→ **Required work**: Copy every line of text in the listing below word for word, leaving out the pictures.

→ **Text extracted from each page**:
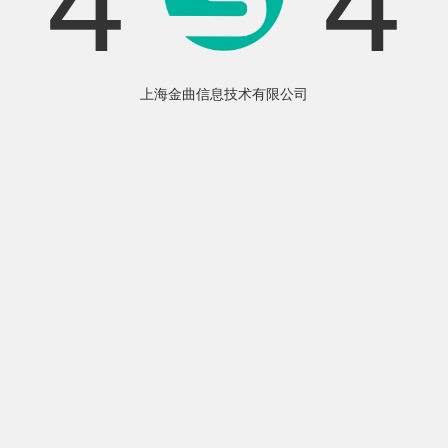
4
4
上海金曲信息技术有限公司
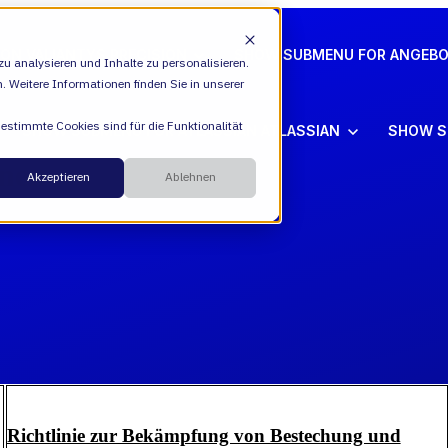
ION
VALIANTYS PRECISION
SHOW SUBMENU FOR ANGEB
u analysieren und Inhalte zu personalisieren.
n. Weitere Informationen finden Sie in unserer
Bestimmte Cookies sind für die Funktionalität
SHOW SUBMENU FOR ATLASSIAN
ATLASSIAN
SHOW S
Cloud
onen
Akzeptieren
Ablehnen
ESM
Übe
DevEx
Füh
Managed Services
Kar
Transformation Consulting
Akt
AI
Richtlinie zur Bekämpfung von Bestechung und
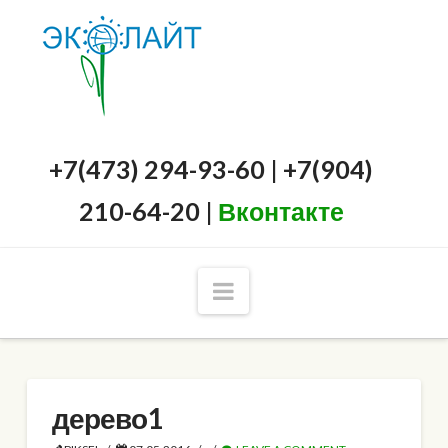
+7(473) 294-93-60 | +7(904)
210-64-20 |
Вконтакте
Navigation
дерево1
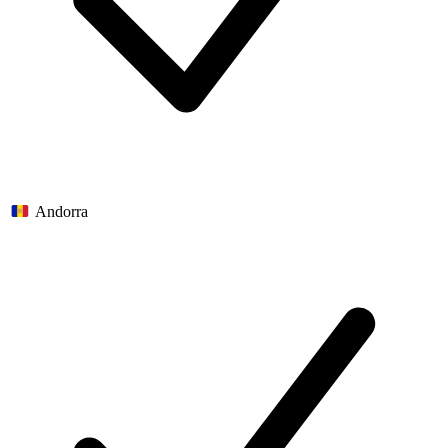
Andorra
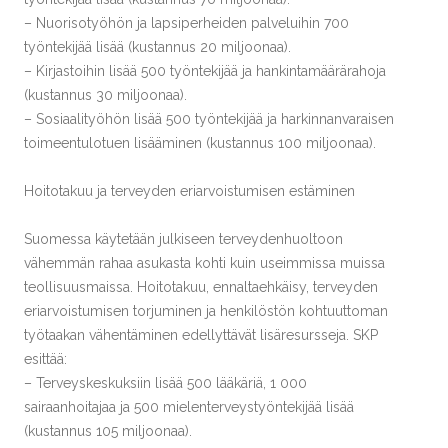
– Nuorisotyöhön ja lapsiperheiden palveluihin 700
työntekijää lisää (kustannus 20 miljoonaa).
– Kirjastoihin lisää 500 työntekijää ja hankintamäärärahoja
(kustannus 30 miljoonaa).
– Sosiaalityöhön lisää 500 työntekijää ja harkinnanvaraisen
toimeentulotuen lisääminen (kustannus 100 miljoonaa).
Hoitotakuu ja terveyden eriarvoistumisen estäminen
Suomessa käytetään julkiseen terveydenhuoltoon
vähemmän rahaa asukasta kohti kuin useimmissa muissa
teollisuusmaissa. Hoitotakuu, ennaltaehkäisy, terveyden
eriarvoistumisen torjuminen ja henkilöstön kohtuuttoman
työtaakan vähentäminen edellyttävät lisäresursseja. SKP
esittää:
– Terveyskeskuksiin lisää 500 lääkäriä, 1 000
sairaanhoitajaa ja 500 mielenterveystyöntekijää lisää
(kustannus 105 miljoonaa).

→ **The answer**:
4
4
上海金曲信息技术有限公司
ION
VALIANTYS PRECISION
SHOW SUBMENU FOR ANGEB
u analysieren und Inhalte zu personalisieren.
n. Weitere Informationen finden Sie in unserer
Bestimmte Cookies sind für die Funktionalität
SHOW SUBMENU FOR ATLASSIAN
ATLASSIAN
SHOW S
Cloud
onen
Akzeptieren
Ablehnen
ESM
Übe
DevEx
Füh
Managed Services
Kar
Transformation Consulting
Akt
AI
Richtlinie zur Bekämpfung von Bestechung und
+7(473) 294-93-60 | +7(904)
210-64-20 |
Вконтакте
Navigation
дерево1
Andorra
– Nuorisotyöhön ja lapsiperheiden palveluihin 700
työntekijää lisää (kustannus 20 miljoonaa).
– Kirjastoihin lisää 500 työntekijää ja hankintamäärärahoja
(kustannus 30 miljoonaa).
– Sosiaalityöhön lisää 500 työntekijää ja harkinnanvaraisen
toimeentulotuen lisääminen (kustannus 100 miljoonaa).
Hoitotakuu ja terveyden eriarvoistumisen estäminen
Suomessa käytetään julkiseen terveydenhuoltoon
vähemmän rahaa asukasta kohti kuin useimmissa muissa
teollisuusmaissa. Hoitotakuu, ennaltaehkäisy, terveyden
eriarvoistumisen torjuminen ja henkilöstön kohtuuttoman
työtaakan vähentäminen edellyttävät lisäresursseja. SKP
esittää:
– Terveyskeskuksiin lisää 500 lääkäriä, 1 000
sairaanhoitajaa ja 500 mielenterveystyöntekijää lisää
(kustannus 105 miljoonaa).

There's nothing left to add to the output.